14. Shuffling
Motivating Scenarios: You want to make the concepts of a null sampling distribution and a p-value more concrete, while also learning a very robust method for testing null hypotheses.
Learning Goals: By the end of this chapter, you should be able to:
- Explain what a permutation is.
- Describe why permuting data many times generates a sampling distribution under the null hypothesis.
- Use
R
’s infer package to permute data to determine if two sample means come from different (statistical) populations. - Recognize that permutation (shuffling) is used to generate null distributions, while bootstrapping (resampling with replacement) is used to estimate uncertainty.
- Generalize the concept of permutation as a method to test most null models.
One of the most common statistical questions we ask is, “Do these two samples differ?” For example:
- Do people who receive a vaccine experience worse side effects than those who receive a placebo?
- Do pink-flowered parviflora plants attract more pollinators than white-flowered plants?
Answering questions like these is fundamental to scientific research, and Null Hypothesis Significance Testing (NHST) provides a framework for addressing them. Recall from the previous chapter that NHST works by comparing the observed test statistic to its sampling distribution under the assumption that the null hypothesis is true. We then reject the null hypothesis if our data (or something more extreme) is a rare outcome of the null model and fail to reject the null hypothesis if our data (or something more extreme) is a common outcome of the null model.
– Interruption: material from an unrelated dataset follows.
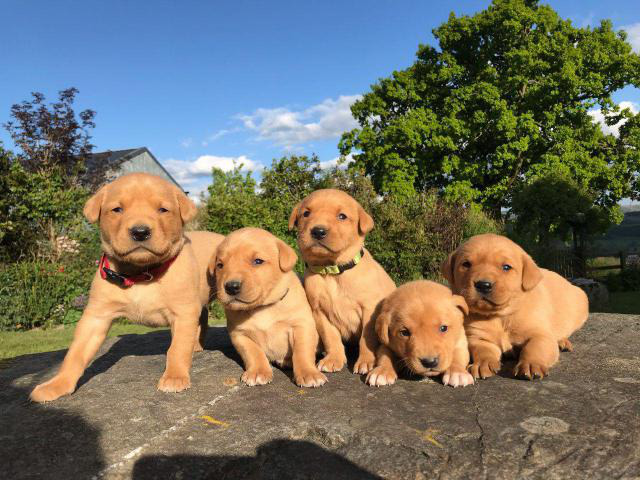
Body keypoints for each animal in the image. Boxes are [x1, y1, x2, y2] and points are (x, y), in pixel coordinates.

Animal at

Generating a Null Distribution with Permutation

But how do we find the null sampling distribution? One way, known as permutation, generates a null distribution directly from the data by randomly shuffling the explanatory variable. By breaking the link between variables and reshuffling many times, permutation simulates the null distribution because any observed differences or associations in the permuted data must be due to random chance. We can then generate a p-value by comparing our test statistic to this empirically generated null distribution (that is permuted).
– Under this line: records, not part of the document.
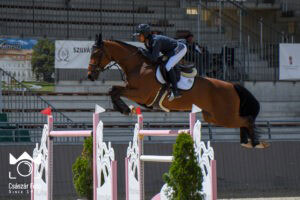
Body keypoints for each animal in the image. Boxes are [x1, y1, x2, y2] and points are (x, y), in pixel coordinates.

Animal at [86, 34, 270, 148]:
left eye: (96, 53)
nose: (90, 75)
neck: (138, 66)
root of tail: (232, 86)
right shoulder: (137, 94)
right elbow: (113, 89)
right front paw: (124, 108)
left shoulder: (141, 94)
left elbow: (114, 90)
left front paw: (124, 109)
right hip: (214, 116)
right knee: (243, 121)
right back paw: (247, 141)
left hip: (224, 115)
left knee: (247, 120)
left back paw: (254, 142)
Unlike mathematical tricks we will cover later, permutation makes very few assumptions. The most critical assumptions are that samples are random, independent, collected without bias, and that the null hypothesis assumes no association. What’s more, fancier permutation methods can accommodate some assumption violations (as we will see in the Structured Permutation section). Because permutation tests are highly versatile, they can be applied to a wide range of scenarios. This makes them a flexible tool for testing hypotheses, even in more complex designs.
Steps in a permutation test
There are a few steps to conducting a permutation test, and to conduct NHST, more generally. I work through them here so that we are prepared!
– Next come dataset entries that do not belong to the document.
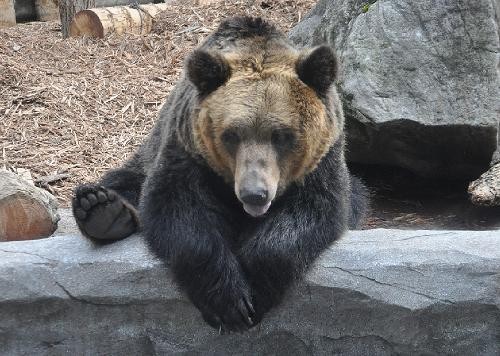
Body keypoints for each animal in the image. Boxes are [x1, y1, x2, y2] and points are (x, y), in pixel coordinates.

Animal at [71, 16, 368, 332]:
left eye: (282, 135)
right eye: (232, 135)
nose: (254, 194)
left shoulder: (322, 163)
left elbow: (311, 212)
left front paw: (256, 289)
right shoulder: (188, 152)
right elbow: (180, 213)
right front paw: (229, 302)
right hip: (142, 163)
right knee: (121, 183)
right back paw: (102, 210)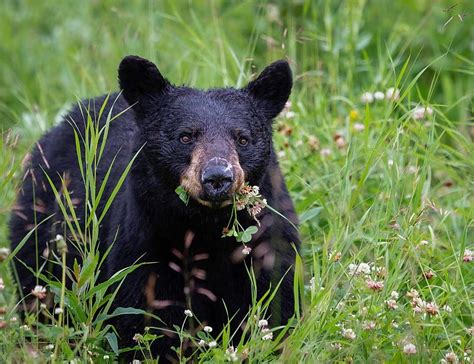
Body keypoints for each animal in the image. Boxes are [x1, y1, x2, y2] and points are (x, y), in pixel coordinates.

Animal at [9, 55, 300, 360]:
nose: (217, 177)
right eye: (185, 136)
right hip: (40, 224)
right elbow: (148, 317)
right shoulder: (145, 243)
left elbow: (274, 303)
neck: (205, 228)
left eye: (242, 138)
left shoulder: (267, 241)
- State the null (\(H_0\)), and alternative (\(H_A\)) hypotheses.
- Decide on a test statistic.
- Calculate the test statistic for the actual data.
- Permute the data by shuffling values of the explanatory variables across observations.
- Calculate the test statistic on this permuted data set.
- Repeat steps 4 and 5 many times to generate the sampling distribution under the null.
- Calculate a p-value as the proportion of permuted values that are as or more extreme than what was observed in the actual data.
- Interpret the p-value.
- Write up the results.
What’s ahead
To give you a quick break from Clarkia, and perhaps more importantly, to set up a groan-inducing pun we will move from plants to amphibians! But we are still concerned with mating and its implications. We will use this system to go through the steps above (and more) as follows:
- The next section introduces the biological system, scientific hypotheses and the data set. In doing so, we also go over steps 1-3 above. This section will also review key concepts of bootstrapping and uncertainty!
- In the section after that we generate the null sampling distribution and calculate a p-value with the infer package thereby addressing steps 4-7 and interpret and write up the results (steps 8-9)!
- I even show you how to permute in a way that mirrors the structure of our data to generate a null distribution with non-independent data.
- Finally, we address limitations of a standard permutation. We also introduce how we can accommodate non-independence in our statistical test by permuting in a way that matches the structure of our data!
As always, we conclude with a chapter summary containing all the goodies!
An exact permutation tests all possible shuffle of the data to get an exact p-value. However this is computationally not feasible for all but the smallest data sets.
Instead, we take a “Monte Carlo” (French for random stuff… jk) approach. We just take a large random sample of possible shuffles (say, 5,000) to build our null distribution. The p-value is then an approximation. But it’s good enough for NHST and is the standard way these tests are done.